If Christianity is to be attractive to those
outside the church, then we who are inside need to find a way to be
compassionate, soft-hearted and kind to people who are not only different
from us, but even hostile to us.
For those of us who define what it means to
be the church in traditional, time-honored ways, this can sometimes be a
tall order.
In fact, it is not surprising that this
process has been described as the hardest thing in the world to get right.

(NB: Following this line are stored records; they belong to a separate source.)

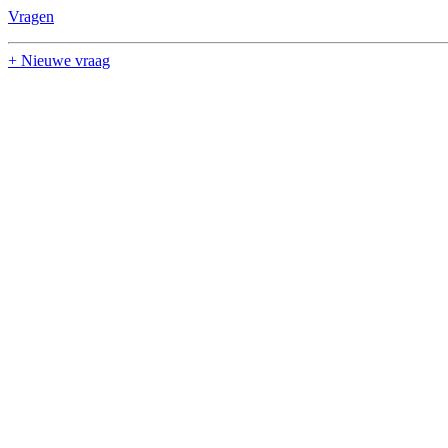
Vragen
+ Nieuwe vraag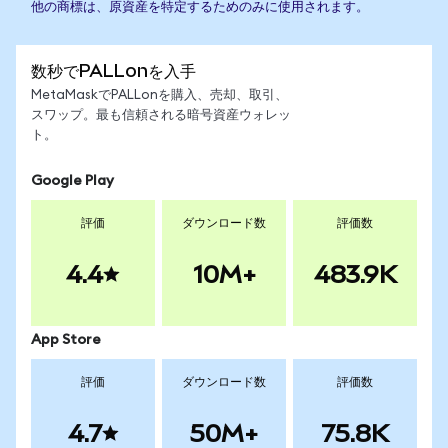
他の商標は、原資産を特定するためのみに使用されます。
数秒でPALLonを入手
MetaMaskでPALLonを購入、売却、取引、
スワップ。最も信頼される暗号資産ウォレッ
ト。
Google Play
評価
ダウンロード数
評価数
4.4
10M+
483.9K
App Store
評価
ダウンロード数
評価数
4.7
50M+
75.8K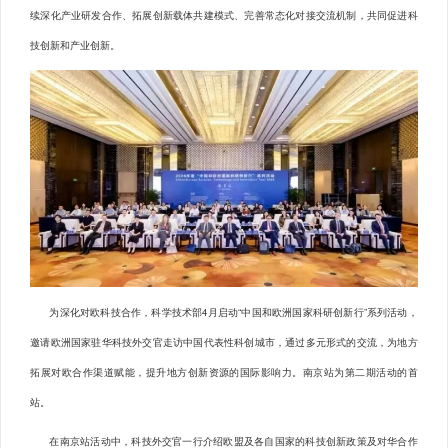
续深化产业研发合作、拓展创新载体共建模式、完善常态化对接交流机制，共同促进科
技创新和产业创新。
为深化对欧科技合作，科学技术部4月启动“中国和欧洲国家科研创新行”系列活动，
邀请欧洲国家驻华科技外交官走访中国代表性科创城市，通过多元形式的交流，为地方
拓展对欧合作渠道赋能，提升地方创新资源的国际影响力。南京站为第二期活动的首
站。
在南京站活动中，科技外交官一行介绍欧盟及各自国家的科技创新政策及对华合作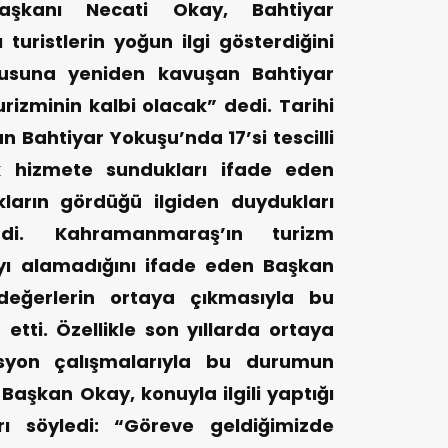
Başkanı Necati Okay, Bahtiyar
turistlerin yoğun ilgi gösterdiğini
kusuna yeniden kavuşan Bahtiyar
izminin kalbi olacak” dedi.
Tarihi
n Bahtiyar Yokuşu’nda 17’si tescilli
k hizmete sundukları ifade eden
ların gördüğü ilgiden duydukları
di.
Kahramanmaraş’ın turizm
yı alamadığını ifade eden Başkan
 değerlerin ortaya çıkmasıyla bu
etti. Özellikle son yıllarda ortaya
asyon çalışmalarıyla bu durumun
Başkan Okay, konuyla ilgili yaptığı
rı söyledi: “Göreve geldiğimizde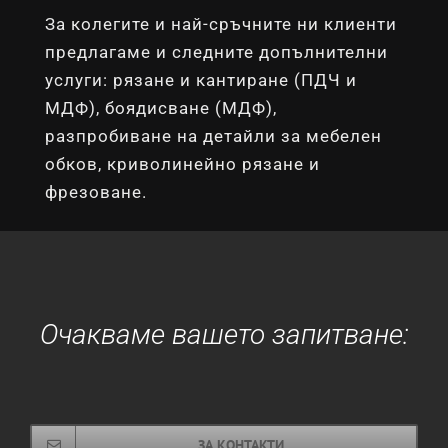
За колегите и най-сръчните ни клиенти
предлагаме и следните допълнителни
услуги: рязане и кантиране (ПДЧ и
МДФ), боядисване (МДФ),
разпробиване на детайли за мебелен
обков, криволинейно рязане и
фрезоване.
Очакваме вашето запитване:
ЗА КОНТАКТИ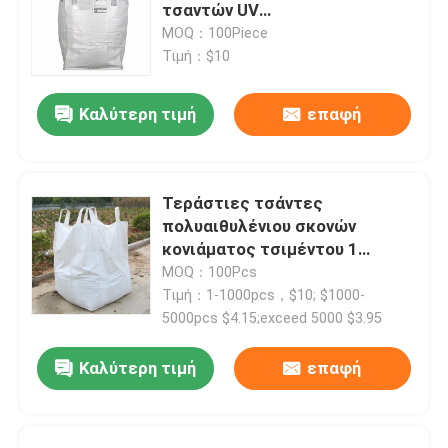
τσαντών UV
αντιμετωπισμένες
MOQ：100Piece
πολυπροπυλενίου κατασκευής
Γύρος εργοστασίων
Τιμή：$10
Καλύτερη τιμή
επαφή
Ποιοτικός έλεγχος
Μας ελάτε σε επαφή με
Τεράστιες τσάντες
πολυαιθυλένιου σκονών
Ειδήσεις
κονιάματος τσιμέντου 1
υφαμένες τόνος τεράστιες
MOQ：100Pcs
τσάντες
Τιμή：1-1000pcs，$10; $1000-
Ζητήστε ένα απόσπασμα
5000pcs $4.15;exceed 5000 $3.95
Καλύτερη τιμή
επαφή
Συσκευάζοντας τσάντες τσιμέντου
Τσάντες τσιμέντου PP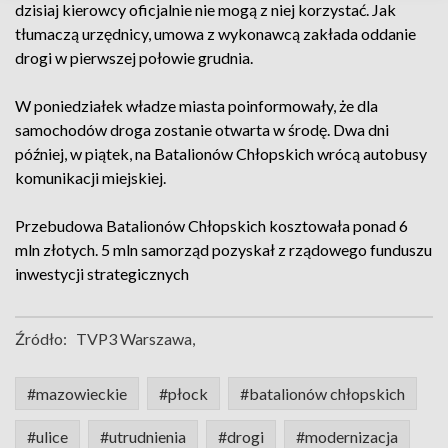
dzisiaj kierowcy oficjalnie nie mogą z niej korzystać. Jak
tłumaczą urzędnicy, umowa z wykonawcą zakłada oddanie
drogi w pierwszej połowie grudnia.
W poniedziałek władze miasta poinformowały, że dla
samochodów droga zostanie otwarta w środę. Dwa dni
później, w piątek, na Batalionów Chłopskich wrócą autobusy
komunikacji miejskiej.
Przebudowa Batalionów Chłopskich kosztowała ponad 6
mln złotych. 5 mln samorząd pozyskał z rządowego funduszu
inwestycji strategicznych
Źródło:
TVP3 Warszawa,
#mazowieckie
#płock
#batalionów chłopskich
#ulice
#utrudnienia
#drogi
#modernizacja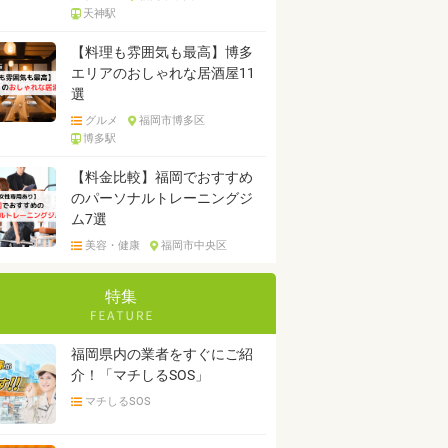
天神駅
【料理も雰囲気も最高】博多
エリアのおしゃれな居酒屋11
選
グルメ
福岡市博多区
博多駅
【料金比較】福岡でおすすめ
のパーソナルトレーニングジ
ム7選
美容・健康
福岡市中央区
特集
福岡県内の業者をすぐにご紹
介！「マチしるSOS」
マチしるSOS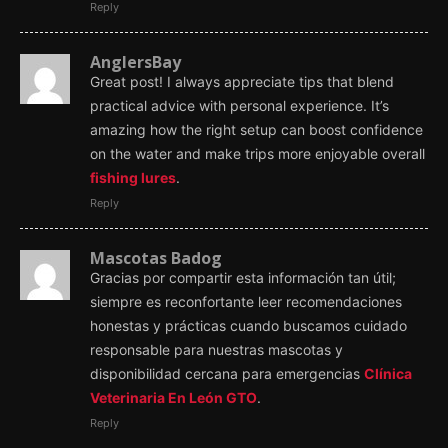
Reply
AnglersBay
Great post! I always appreciate tips that blend
practical advice with personal experience. It’s
amazing how the right setup can boost confidence
on the water and make trips more enjoyable overall
fishing lures
.
Reply
Mascotas Badog
Gracias por compartir esta información tan útil;
siempre es reconfortante leer recomendaciones
honestas y prácticas cuando buscamos cuidado
responsable para nuestras mascotas y
disponibilidad cercana para emergencias
Clínica
Veterinaria En León GTO
.
Reply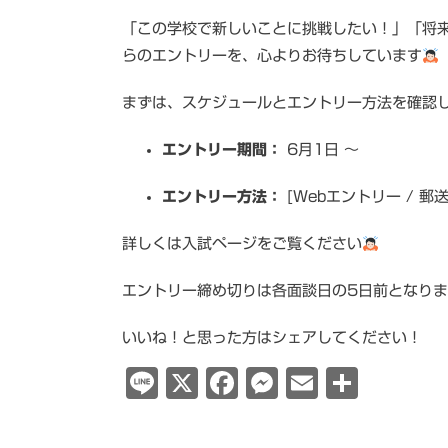
「この学校で新しいことに挑戦したい！」「将
らのエントリーを、心よりお待ちしています
まずは、スケジュールとエントリー方法を確認
エントリー期間：
6月1日 〜
エントリー方法：
[Webエントリー / 郵送
詳しくは入試ページをご覧ください
エントリー締め切りは各面談日の5日前となり
いいね！と思った方はシェアしてください！
Line
X
Facebook
Messenge
Email
共
有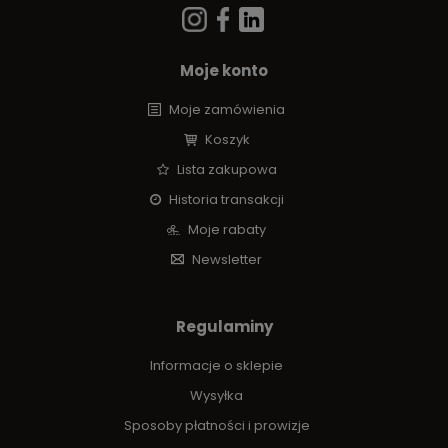
Moje konto
Moje zamówienia
Koszyk
Lista zakupowa
Historia transakcji
Moje rabaty
Newsletter
Regulaminy
Informacje o sklepie
Wysyłka
Sposoby płatności i prowizje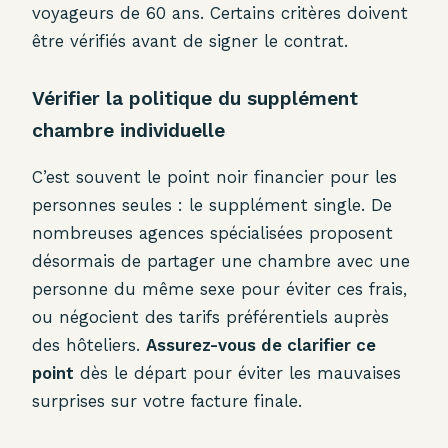
voyageurs de 60 ans. Certains critères doivent
être vérifiés avant de signer le contrat.
Vérifier la politique du supplément
chambre individuelle
C’est souvent le point noir financier pour les
personnes seules : le supplément single. De
nombreuses agences spécialisées proposent
désormais de partager une chambre avec une
personne du même sexe pour éviter ces frais,
ou négocient des tarifs préférentiels auprès
des hôteliers.
Assurez-vous de clarifier ce
point
dès le départ pour éviter les mauvaises
surprises sur votre facture finale.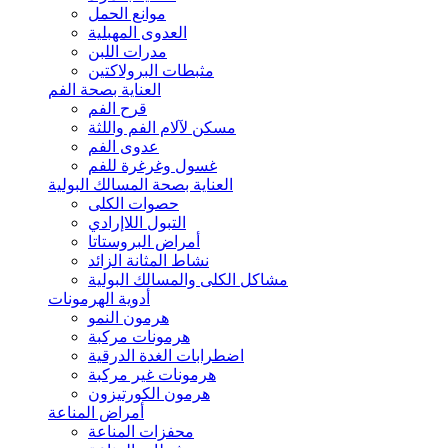
موانع الحمل
العدوى المهبلية
مدرات اللبن
مثبطات البرولاكتين
العناية بصحة الفم
قرح الفم
مسكن لآلام الفم واللثة
عدوى الفم
غسول وغرغرة للفم
العناية بصحة المسالك البولية
حصوات الكلى
التبول اللاإرادي
أمراض البروستاتا
نشاط المثانة الزائد
مشاكل الكلى والمسالك البولية
أدوية الهرمونات
هرمون النمو
هرمونات مركبة
اضطرابات الغدة الدرقية
هرمونات غير مركبة
هرمون الكورتيزون
أمراض المناعة
محفزات المناعة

You and I love the church the way it is. Most of us have grown up in the
church. So when we hear the kind of criticism I've been talking about
this morning it makes us uncomfortable.
Speaking for myself, when I read or hear that
there is a whole generation of people "out there" who find my definition
of what it means to be the church to be unappealing, it knocks me back on
my heels.
Church, for me - and I'm guessing for most of
you - means familiar programming. It means worship on Sunday with hymns
and liturgies and anthems and a sermon; it means Sunday school and youth
fellowship and boards and committees; it means ham suppers and discussion
groups and Bible studies. These are the things that we church people do
in order to carry out that great commission Jesus issued. It's the model
we have followed for decades - centuries in some places.
So when I hear people saying that programming
is not the answer, that expecting non-church people - particularly young
non-church people - to join in our programming is similar to the New
England missionaries arriving in Hawaii in 1920 and expecting native
Hawaiians to throw away everything about their culture and adopt a new one,
I can accept what they are saying, but it makes me plenty uneasy. I find
myself unsure of what to do with that information.
Some have suggested that what we need is a
clean slate. That we need to pretend that the last 2,000 years of
organized Christianity never happened, and then, using the model of just
who Jesus was, the way he lived and what he taught his disciples, put
aside our preconceived notions and try to discern, from the principles
Jesus gave us, what we his disciples ought to be doing in the world
today.
I suspect that they are correct.
The question, then, is this: if we started
with a clean slate and proceeded from there, and built a church based on
the life and teachings of Jesus, would we end up with something similar to
the church we attend now? Or would our new church be something entirely
different?
I don't know. What I do know, however, is
that if we want to respond to Jesus' great commission; if we want to
invite people outside the church to make the same discovery that you and I
have made in our faith journey; if we want to help people discover the God
of light and of goodness, of mercy and of compassion, of justice and of
reconciliation, then we need to find ways to do that without imposing our
own cultural values or our own traditions in the process.
We need to find new ways to enable others to
make their discovery freely and joyfully. Hopefully, with the leading of
the Holy Spirit, we will be willing to risk doing that very thing.